I. A educação intercultural é sempre histórica e socialmente situada. Nesse sentido, é uma prática social intimamente relacionada com as diferentes dinâmicas presentes numa sociedade. Por isso, as escolas e os programas de formação de educadores(as) deverão estimular a capacidade de compromisso com conteúdos e práticas que promovam a emancipação, a democracia e a transformação da realidade.
II. A importância de articular no nível das políticas educativas, assim como das práticas pedagógicas, o reconhecimento e valorização da diversidade cultural com as questões relativas à igualdade e ao direito humano à educação – que inclui a aprendizagem significativa – de todos(as).
III. A educação intercultural requer um enfoque global capaz de afetar a cultura escolar e a cultura da escola, a todos os atores e a todas as dimensões do processo educativo.

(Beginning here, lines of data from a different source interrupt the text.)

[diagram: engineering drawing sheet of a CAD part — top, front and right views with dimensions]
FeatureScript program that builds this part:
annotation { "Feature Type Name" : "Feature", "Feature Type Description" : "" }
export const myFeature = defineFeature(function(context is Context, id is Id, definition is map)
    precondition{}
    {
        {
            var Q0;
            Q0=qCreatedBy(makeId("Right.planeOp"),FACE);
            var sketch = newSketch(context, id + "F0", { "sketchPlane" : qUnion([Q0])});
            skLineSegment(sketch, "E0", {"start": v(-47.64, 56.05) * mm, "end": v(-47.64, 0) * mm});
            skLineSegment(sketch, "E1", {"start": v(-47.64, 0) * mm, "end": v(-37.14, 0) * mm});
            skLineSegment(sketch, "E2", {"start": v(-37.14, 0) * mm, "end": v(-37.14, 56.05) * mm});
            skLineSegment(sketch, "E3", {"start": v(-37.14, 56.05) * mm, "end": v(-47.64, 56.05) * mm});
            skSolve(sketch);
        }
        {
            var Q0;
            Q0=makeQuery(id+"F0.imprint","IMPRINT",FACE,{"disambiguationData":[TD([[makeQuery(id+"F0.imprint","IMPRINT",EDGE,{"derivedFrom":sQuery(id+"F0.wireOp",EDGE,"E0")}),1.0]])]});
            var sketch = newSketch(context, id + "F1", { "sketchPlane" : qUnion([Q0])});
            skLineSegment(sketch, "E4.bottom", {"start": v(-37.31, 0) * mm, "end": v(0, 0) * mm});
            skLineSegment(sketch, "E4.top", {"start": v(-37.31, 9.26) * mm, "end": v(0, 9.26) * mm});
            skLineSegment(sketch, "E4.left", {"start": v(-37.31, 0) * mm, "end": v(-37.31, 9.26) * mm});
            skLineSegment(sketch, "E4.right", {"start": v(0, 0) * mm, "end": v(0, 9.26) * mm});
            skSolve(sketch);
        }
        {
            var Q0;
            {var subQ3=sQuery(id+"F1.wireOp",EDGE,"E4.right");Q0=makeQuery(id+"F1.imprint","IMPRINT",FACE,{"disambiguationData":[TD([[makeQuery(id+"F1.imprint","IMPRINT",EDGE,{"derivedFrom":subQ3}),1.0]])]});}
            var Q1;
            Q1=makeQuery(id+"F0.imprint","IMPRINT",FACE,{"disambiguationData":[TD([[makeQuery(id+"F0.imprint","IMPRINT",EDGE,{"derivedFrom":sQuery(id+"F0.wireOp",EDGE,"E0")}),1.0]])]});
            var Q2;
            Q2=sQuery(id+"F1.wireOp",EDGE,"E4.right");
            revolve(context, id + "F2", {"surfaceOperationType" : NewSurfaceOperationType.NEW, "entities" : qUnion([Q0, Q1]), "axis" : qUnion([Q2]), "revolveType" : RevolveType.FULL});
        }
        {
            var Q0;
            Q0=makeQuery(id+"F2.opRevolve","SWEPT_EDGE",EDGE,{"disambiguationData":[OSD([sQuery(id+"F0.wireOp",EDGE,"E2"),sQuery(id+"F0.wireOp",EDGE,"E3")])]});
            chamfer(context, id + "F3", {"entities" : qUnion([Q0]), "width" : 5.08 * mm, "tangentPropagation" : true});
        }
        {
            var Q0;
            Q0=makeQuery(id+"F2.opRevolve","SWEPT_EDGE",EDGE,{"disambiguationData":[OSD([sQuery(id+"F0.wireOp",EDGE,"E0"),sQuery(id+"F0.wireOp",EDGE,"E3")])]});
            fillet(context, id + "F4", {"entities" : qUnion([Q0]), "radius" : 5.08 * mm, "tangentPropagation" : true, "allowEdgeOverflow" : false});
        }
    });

Por isso, é importante que os(as) educadores(as) contem com uma fundamentação teórica consistente que os ajude a valorizar, compreender e avaliar os significados que seus educandos constroem socialmente sobre si mesmos e sobre a sociedade, dando-lhes os meios necessários para que possam conhecer a si mesmos e se fortalecer como sujeitos de direito.
IV. A perspectiva intercultural questiona o etnocentrismo que, explícita ou implicitamente, está presente na escola e nas políticas educativas, colocando a questão central de que critério utilizar para selecionar e justificar os conteúdos, no sentido amplo, trabalhados na escola.